What do I mean “offers himself”? The Torah hated, condemned, human sacrifices… It’s one of the most reprehensible abominations. Yes, physical human sacrifice was rejected, but spiritual human sacrifice – submission and surrender, acceptance of God’s will, to abide by His will even if His will sometimes runs contrary to our aspirations, His will sometimes makes no sense to us – [that was valued and required]. We can’t understand it, it’s incomprehensible. We are full with questions, we can point out so many contradictions. [But] if we surrender and submit ourselves, actually this is the highest.
And that’s what Avrohom (Abraham) taught himself, and he taught others. This means “vayiven sham mizbe’ach” (“he erected an altar there”) actually. Whom did he sacrifice? His own independence, his own pride, his own comfort, his own desires, his own logic, his own reason. He believed. If one believes, it is an act of surrender, sacrifice…
The theme of surrender to the Divine Mandate looms large in the thought of Rabbi Soloveitchik and is common to all halachic authorities across the spectrum of Orthodoxy. Rabbi Cardozo has yet again taken the non-Orthodox position on such matters. (Please also see here and here.)
Rabbi Cardozo then goes much further and brings into question any real sense of codified Halacha being binding, by essentially undermining the long-term authority of the Shulchan Aruch. Rabbi Cardozo classifies the Shulchan Aruch and all accepted halachic codes as relative to their times and not necessarily applicable today. This is one of the classic tenets of the Conservative movement. Rabbi Cardozo explains:
The Shulkhan Arukh (“Set Table,” the most widely consulted Jewish legal code, published in 1563) was meant at the time to be the abbreviated halakhic guide for the layman. It was the product of an historical development. Since we were living in the Diaspora, we had to make sure that Jews would somehow live within the same framework where they were doing more or less the same things, to keep this little nation alive. It required erecting big walls around us to keep the non-Jews and their influence out. So the Shulkhan Arukh, a basic Jewish code, is a typical sociological outcome of a diaspora condition . The Shulkhan Arukh at the time correctly said, we need to make sure that we all operate within the same framework and that requires conformity. This is the only way we can create the powerhouse required to keep us alive among a largely anti-Semitic world…
We never had, as the Catholic Church did, a particular body such as a conclave which decided these matters. Not even in the days of the Sanhedrin. With us it was always fluid. A matter of moving forward and going back and so on.
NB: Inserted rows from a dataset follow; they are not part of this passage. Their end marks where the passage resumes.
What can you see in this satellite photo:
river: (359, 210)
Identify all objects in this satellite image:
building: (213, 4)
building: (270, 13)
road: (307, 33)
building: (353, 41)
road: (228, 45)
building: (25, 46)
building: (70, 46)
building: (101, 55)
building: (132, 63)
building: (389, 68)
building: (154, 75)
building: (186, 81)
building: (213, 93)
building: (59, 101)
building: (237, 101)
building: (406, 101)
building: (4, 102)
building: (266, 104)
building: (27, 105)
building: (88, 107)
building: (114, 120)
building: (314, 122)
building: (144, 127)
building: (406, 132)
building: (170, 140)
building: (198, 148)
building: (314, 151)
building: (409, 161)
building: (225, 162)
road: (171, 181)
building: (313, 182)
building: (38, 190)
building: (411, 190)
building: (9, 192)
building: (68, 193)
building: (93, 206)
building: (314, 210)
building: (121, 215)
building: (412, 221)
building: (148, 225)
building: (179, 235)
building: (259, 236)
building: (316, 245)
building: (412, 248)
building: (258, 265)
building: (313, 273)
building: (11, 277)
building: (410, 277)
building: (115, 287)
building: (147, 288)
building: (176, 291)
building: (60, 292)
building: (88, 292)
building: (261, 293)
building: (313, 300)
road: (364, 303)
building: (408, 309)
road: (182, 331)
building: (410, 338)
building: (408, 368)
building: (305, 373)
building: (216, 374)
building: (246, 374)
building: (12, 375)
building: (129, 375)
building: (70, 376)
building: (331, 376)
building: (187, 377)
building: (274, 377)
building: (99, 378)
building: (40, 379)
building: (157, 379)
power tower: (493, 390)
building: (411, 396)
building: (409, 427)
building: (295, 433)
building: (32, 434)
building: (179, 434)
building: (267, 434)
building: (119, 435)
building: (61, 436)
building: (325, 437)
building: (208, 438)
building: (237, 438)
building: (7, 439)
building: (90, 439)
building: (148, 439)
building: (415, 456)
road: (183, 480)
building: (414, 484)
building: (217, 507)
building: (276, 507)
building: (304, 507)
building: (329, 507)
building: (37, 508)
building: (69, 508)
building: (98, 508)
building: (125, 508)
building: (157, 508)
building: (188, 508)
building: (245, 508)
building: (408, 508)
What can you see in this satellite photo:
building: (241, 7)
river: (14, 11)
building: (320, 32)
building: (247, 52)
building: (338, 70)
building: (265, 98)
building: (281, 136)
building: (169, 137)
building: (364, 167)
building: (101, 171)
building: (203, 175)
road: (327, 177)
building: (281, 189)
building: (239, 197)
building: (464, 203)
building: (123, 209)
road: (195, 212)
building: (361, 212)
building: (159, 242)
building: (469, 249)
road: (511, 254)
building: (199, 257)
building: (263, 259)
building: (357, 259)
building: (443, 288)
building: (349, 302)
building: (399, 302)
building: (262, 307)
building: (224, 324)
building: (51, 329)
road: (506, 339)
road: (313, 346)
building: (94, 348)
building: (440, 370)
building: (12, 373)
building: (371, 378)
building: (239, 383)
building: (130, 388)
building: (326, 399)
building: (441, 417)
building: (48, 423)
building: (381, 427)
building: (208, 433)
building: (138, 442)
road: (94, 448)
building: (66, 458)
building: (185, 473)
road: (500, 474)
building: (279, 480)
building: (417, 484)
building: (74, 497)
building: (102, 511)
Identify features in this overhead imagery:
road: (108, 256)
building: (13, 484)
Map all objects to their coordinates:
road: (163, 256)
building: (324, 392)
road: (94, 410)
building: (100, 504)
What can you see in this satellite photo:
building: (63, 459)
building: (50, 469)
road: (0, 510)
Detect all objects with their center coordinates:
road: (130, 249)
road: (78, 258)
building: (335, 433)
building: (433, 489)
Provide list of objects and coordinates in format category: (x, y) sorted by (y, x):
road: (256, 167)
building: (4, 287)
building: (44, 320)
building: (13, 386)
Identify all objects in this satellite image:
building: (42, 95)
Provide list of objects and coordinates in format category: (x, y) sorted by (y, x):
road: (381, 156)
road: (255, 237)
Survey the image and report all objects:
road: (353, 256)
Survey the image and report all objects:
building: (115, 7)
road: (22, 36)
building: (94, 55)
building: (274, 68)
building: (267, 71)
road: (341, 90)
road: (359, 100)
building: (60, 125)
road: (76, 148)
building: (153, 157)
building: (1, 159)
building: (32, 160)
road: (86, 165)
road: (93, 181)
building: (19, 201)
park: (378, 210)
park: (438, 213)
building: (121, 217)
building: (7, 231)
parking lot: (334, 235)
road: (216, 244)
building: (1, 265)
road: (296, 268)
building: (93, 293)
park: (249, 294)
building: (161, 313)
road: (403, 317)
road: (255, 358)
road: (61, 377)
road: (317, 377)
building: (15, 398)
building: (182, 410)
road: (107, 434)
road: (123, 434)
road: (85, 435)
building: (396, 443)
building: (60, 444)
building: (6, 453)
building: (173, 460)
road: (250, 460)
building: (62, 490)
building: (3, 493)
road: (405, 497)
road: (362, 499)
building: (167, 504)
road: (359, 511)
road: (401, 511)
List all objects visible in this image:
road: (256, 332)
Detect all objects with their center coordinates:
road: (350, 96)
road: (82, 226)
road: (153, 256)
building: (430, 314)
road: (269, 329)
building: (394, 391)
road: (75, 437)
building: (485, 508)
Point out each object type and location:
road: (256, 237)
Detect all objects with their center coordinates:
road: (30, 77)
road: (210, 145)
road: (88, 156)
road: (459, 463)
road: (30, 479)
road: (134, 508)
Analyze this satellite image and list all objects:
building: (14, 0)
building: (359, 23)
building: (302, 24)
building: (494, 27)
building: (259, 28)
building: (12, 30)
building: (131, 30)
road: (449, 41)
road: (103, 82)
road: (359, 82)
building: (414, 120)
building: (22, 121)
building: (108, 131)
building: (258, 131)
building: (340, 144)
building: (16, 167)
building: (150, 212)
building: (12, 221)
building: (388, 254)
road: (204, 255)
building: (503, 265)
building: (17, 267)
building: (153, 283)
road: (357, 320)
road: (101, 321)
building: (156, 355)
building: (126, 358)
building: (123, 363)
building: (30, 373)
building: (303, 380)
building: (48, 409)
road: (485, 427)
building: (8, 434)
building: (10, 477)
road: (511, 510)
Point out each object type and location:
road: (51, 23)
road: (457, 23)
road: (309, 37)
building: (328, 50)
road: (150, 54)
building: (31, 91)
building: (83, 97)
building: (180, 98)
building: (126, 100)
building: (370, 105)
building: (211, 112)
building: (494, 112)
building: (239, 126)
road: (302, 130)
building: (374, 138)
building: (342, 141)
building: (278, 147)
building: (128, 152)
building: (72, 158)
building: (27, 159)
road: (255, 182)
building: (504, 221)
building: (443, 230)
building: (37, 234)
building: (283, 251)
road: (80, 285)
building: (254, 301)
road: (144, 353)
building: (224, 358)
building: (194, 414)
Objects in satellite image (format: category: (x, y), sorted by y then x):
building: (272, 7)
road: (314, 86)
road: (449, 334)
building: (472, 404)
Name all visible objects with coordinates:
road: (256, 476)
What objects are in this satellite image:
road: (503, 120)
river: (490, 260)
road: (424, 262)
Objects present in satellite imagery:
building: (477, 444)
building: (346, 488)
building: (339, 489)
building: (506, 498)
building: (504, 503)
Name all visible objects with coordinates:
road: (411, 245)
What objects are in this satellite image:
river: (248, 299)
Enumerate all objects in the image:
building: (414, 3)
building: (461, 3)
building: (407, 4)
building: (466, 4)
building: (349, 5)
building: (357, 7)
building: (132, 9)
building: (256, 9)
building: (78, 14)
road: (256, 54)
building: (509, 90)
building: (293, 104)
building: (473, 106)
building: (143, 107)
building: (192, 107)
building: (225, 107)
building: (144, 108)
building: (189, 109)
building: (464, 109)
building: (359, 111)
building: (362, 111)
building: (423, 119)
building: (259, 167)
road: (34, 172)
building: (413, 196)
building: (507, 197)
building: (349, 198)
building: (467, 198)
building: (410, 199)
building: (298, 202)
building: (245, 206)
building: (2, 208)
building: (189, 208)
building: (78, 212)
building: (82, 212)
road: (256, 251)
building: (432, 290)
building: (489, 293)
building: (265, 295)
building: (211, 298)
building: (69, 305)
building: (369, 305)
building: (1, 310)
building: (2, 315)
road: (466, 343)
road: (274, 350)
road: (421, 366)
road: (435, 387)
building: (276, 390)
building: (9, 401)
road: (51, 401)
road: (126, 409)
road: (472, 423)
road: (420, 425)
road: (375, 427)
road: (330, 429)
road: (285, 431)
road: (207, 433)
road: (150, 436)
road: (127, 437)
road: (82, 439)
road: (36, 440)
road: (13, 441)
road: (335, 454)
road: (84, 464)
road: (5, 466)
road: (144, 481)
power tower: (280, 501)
It is obvious that 99.99% of the content of the Shulchan Aruch has nothing to do with relations between Jew and gentile, Diaspora survival, or the notion of “erecting big walls around us” as “a typical sociological outcome of a diaspora condition”. The laws of blessings, prayer, tefillin, Kiddush, candle lighting and Sabbath work, kosher slaughter, the mixing of meat and milk, kashering utensils, marriage and divorce, and almost all else contained in the Shulchan Aruch and other halachic codes are unrelated to Jewish preservation in the Diaspora, protection from anti-Semitism or the need to erect walls. But by presenting the Shulchan Aruch and other halachic codes as works that were geared and pertinent to certain limited historical conditions, Rabbi Cardozo undermines the halachic corpus and sidelines its greatest written works.
“There’s more to Judaism than mitzvot” concludes with “To be continued”; based on the track record here, I fear that the worst is yet to come.